┌─ TEXTO
“Comer, dormir, comer, dormir... eso es lo que hacen los animales, no arriesgamos la vida en el mar para esto”, se lamenta Khalifa Ibrahima Ndiaye, uno de los 176 inmigrantes senegaleses que desde hace casi tres meses ven pasar los días en un hotel del norte de Tenerife, varados en una isla muy lejos del sueño laboral que les empujó a subirse al cayuco. En los planes de Ndiaye no estaba quedarse en Canarias, tampoco en los de sus compañeros. Todos desean continuar su viaje hacia la España continental o, quizás, hacia otro país más al norte; ninguno quiere que lo mantengan en un hotel sin trabajar, porque se fueron de Senegal para ganarse la vida y buscar su oportunidad; y algunos aseguran cuentan con parientes en Europa que podrían ayudarles.

Alrededor de 7.000 inmigrantes han llegado a estar alojados en infraestructuras turísticas en Canarias desde que el Estado decidió recurrir a negocios cerrados por la crisis para cubrir las carencias de la red de acogida, completamente desbordada por la llegada de pateras, mientras habilitaba campamentos en terrenos militares.

Y la situación tiende a estancarse, porque las repatriaciones avanzan lentamente y los inmigrantes tienen cada vez más dificultades para tomar un avión o un barco a la Península, aunque tengan documentos, porque la Policía los retiene en los embarques. Puede que sea por su carisma o porque se maneja con cierta soltura en español, Khalifa se ha convertido en el portavoz de este grupo de inmigrantes, que repiten a quien les quiera escuchar que “no son terroristas, ladrones ni bandidos”, que tienen sueños y metas, como todos, y que lo único que quieren es “una oportunidad para vivir”.

Varios de ellos han intentado ya salir de Tenerife comprándose un pasaje de avión o barco, porque trajeron consigo su pasaporte. Pero a este grupo, como les sucede a otros muchos en toda Canarias desde hace semanas, la Policía les veta el embarque en el último momento. “Siempre nos dicen lo mismo: los senegaleses no pueden viajar”, explica Ndiaye. Desesperados por este bloqueo, este grupo de senegaleses intentó emprender una huelga de hambre, pero abandonaron la idea al segundo día. Su portavoz asegura que es consciente de las restricciones derivadas de la pandemia, incluso pide “perdón” por haber cruzado el océano clandestinamente, pero insiste: “Tienen que entender que estábamos desesperados. Es nuestro último aliento de vida”. El joven africano recuerda que sobrevivir durante las largas travesías de los cayucos “depende del azar” y que morir por el camino se ha convertido en algo habitual.
└─
DATOS DEL EJERCICIO -
Reproduce sin cambios el pasaje del texto sobre los inmigrantes senegaleses en Tenerife que va desde "Alrededor de 7.000" hasta "en terrenos militares.". Las filas que aparecen a continuación son un material independiente del texto.
┌─ FILAS PRESENTADAS
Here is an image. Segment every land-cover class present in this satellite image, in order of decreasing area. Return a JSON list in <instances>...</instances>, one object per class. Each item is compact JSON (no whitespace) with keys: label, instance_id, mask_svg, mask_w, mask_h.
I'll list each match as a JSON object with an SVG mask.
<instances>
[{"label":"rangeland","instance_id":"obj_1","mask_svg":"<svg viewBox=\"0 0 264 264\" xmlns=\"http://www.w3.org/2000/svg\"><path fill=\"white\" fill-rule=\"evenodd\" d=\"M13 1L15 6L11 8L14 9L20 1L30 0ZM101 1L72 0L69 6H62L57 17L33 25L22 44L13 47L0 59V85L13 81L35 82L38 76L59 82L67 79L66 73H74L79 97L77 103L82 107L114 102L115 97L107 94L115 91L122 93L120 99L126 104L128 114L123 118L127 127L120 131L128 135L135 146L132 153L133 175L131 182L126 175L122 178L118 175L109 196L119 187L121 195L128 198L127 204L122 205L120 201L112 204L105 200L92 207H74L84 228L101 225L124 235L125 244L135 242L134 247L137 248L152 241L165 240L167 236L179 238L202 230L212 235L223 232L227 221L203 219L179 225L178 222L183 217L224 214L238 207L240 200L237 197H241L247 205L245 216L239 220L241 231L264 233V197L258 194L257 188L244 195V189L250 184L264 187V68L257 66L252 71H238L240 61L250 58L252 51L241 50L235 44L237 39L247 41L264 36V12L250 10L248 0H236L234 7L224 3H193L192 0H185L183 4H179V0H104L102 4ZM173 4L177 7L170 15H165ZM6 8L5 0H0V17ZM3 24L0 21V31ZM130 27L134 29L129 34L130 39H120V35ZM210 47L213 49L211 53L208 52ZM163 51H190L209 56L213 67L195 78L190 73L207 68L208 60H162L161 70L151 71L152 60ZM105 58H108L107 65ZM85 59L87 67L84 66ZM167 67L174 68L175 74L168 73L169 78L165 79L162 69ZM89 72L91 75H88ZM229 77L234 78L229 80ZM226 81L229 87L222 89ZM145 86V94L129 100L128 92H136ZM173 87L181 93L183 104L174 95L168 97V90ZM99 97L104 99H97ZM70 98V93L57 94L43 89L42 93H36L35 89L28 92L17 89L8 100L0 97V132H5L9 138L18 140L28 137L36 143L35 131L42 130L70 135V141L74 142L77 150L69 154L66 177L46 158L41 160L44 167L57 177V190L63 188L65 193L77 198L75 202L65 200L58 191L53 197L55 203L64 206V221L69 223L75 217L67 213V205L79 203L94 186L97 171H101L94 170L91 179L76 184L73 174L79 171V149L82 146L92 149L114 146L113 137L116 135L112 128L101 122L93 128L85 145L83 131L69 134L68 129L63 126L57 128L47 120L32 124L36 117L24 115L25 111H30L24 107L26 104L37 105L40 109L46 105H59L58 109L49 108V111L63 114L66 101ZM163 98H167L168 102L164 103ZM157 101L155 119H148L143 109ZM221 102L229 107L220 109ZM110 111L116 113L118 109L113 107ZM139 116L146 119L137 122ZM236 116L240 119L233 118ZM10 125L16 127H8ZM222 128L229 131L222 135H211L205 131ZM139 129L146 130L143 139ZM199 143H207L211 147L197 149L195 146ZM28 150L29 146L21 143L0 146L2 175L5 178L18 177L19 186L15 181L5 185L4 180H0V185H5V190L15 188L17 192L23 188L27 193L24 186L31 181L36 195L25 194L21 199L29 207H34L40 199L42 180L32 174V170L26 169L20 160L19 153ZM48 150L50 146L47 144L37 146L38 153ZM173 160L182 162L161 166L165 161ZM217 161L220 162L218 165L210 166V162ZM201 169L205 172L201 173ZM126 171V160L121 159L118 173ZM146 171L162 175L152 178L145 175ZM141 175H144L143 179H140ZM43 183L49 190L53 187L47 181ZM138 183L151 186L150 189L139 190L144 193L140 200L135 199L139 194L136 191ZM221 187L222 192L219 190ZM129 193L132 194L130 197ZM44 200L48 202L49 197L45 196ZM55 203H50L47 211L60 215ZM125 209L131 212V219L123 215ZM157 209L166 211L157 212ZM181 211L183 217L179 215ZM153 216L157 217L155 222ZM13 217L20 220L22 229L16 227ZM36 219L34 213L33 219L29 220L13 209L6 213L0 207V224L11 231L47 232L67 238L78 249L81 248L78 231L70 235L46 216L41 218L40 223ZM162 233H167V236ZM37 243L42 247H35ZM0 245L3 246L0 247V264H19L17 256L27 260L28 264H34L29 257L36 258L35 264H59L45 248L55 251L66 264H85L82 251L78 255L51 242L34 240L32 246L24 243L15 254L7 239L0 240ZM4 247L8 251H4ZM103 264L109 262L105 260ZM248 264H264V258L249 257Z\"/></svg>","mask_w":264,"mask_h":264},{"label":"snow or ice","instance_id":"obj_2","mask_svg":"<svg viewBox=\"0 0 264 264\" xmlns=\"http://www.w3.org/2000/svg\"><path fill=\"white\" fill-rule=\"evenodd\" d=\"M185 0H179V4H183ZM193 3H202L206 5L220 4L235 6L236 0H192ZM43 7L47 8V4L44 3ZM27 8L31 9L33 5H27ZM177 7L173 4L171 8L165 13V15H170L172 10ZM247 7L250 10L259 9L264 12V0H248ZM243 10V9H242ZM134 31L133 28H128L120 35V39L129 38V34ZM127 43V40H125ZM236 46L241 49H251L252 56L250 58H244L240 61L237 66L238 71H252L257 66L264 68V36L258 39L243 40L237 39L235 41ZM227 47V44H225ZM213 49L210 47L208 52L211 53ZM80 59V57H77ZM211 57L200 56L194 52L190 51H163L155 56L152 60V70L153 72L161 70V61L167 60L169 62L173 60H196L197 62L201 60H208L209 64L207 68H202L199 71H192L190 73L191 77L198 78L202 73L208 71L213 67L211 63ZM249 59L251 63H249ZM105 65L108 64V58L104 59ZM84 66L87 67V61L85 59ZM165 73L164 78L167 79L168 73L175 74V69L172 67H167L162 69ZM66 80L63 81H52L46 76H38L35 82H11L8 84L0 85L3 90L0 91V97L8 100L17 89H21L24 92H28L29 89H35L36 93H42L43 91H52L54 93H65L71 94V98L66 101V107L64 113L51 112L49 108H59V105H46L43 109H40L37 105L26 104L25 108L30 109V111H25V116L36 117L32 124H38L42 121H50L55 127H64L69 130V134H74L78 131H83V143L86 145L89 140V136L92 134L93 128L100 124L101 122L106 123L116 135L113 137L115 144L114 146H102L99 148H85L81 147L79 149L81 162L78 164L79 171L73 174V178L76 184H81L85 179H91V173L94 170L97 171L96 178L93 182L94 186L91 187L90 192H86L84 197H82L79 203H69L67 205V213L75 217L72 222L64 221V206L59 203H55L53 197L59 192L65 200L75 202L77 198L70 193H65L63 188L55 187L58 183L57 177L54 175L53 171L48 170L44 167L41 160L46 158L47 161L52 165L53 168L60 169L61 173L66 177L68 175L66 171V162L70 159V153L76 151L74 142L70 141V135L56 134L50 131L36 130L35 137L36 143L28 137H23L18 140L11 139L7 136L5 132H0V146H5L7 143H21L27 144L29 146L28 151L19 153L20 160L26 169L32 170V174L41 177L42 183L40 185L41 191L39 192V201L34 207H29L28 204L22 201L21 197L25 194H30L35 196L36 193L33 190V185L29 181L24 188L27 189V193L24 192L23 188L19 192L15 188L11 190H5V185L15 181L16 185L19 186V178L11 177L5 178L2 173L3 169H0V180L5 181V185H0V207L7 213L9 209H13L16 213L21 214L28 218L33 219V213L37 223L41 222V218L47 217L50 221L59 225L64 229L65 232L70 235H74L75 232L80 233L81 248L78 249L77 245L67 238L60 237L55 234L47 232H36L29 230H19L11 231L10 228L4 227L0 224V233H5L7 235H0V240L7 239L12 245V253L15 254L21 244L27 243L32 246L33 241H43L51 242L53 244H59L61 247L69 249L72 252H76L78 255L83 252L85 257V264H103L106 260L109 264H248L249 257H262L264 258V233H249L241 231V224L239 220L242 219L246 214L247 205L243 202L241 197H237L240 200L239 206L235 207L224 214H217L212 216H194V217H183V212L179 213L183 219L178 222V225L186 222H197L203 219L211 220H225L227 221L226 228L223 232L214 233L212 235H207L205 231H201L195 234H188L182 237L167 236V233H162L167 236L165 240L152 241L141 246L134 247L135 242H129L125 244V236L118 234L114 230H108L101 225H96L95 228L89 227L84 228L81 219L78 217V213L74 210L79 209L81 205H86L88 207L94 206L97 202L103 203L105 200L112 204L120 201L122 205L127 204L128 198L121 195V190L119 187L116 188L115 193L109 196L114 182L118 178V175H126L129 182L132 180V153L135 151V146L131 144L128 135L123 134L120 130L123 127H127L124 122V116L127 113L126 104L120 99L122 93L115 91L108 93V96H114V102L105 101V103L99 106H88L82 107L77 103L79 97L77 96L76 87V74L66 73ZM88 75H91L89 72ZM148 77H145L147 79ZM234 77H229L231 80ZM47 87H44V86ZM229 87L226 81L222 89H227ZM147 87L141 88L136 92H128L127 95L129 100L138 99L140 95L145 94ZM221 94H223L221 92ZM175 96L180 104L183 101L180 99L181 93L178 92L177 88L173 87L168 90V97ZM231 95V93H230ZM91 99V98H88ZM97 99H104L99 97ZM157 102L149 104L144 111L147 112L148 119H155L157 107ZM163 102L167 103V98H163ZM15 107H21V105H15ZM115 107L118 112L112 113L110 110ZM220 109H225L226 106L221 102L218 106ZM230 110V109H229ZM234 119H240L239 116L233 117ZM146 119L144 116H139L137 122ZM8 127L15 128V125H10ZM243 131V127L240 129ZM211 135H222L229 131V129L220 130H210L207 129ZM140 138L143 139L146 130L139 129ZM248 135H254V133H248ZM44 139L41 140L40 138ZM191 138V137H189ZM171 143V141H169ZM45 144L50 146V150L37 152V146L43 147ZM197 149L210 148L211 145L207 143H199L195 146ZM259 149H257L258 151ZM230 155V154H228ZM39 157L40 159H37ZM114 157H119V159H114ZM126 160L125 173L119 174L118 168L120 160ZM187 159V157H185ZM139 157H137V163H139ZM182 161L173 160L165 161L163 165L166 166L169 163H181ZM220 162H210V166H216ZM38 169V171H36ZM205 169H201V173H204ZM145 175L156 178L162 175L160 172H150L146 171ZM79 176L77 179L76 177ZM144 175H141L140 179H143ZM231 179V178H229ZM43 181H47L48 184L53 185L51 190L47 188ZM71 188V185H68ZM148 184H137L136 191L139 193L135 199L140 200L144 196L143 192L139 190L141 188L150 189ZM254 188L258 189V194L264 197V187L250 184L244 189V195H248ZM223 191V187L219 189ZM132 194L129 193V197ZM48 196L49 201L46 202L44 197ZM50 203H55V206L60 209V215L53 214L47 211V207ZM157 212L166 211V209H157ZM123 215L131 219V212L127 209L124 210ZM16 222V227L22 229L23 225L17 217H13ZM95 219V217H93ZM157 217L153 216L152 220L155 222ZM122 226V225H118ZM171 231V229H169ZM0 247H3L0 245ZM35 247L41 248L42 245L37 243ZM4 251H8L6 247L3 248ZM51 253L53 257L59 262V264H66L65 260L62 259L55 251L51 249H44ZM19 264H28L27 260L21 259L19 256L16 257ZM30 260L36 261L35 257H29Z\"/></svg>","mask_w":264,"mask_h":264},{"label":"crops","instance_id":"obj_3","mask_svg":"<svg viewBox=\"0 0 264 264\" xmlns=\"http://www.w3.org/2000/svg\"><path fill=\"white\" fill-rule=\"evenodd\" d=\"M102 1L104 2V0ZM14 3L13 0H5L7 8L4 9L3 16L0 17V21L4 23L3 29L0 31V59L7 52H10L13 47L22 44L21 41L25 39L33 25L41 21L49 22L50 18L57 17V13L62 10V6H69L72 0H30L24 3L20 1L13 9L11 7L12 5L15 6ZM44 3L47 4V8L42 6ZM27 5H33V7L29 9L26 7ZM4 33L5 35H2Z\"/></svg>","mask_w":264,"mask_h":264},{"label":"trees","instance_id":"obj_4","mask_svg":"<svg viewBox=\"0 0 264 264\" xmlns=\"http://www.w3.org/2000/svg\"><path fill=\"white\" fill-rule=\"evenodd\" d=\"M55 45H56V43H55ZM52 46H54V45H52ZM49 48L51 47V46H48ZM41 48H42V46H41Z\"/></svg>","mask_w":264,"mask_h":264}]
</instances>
└─
SOLUCIÓN DEL PROBLEMA -
Alrededor de 7.000 inmigrantes han llegado a estar alojados en infraestructuras turísticas en Canarias desde que el Estado decidió recurrir a negocios cerrados por la crisis para cubrir las carencias de la red de acogida, completamente desbordada por la llegada de pateras, mientras habilitaba campamentos en terrenos militares.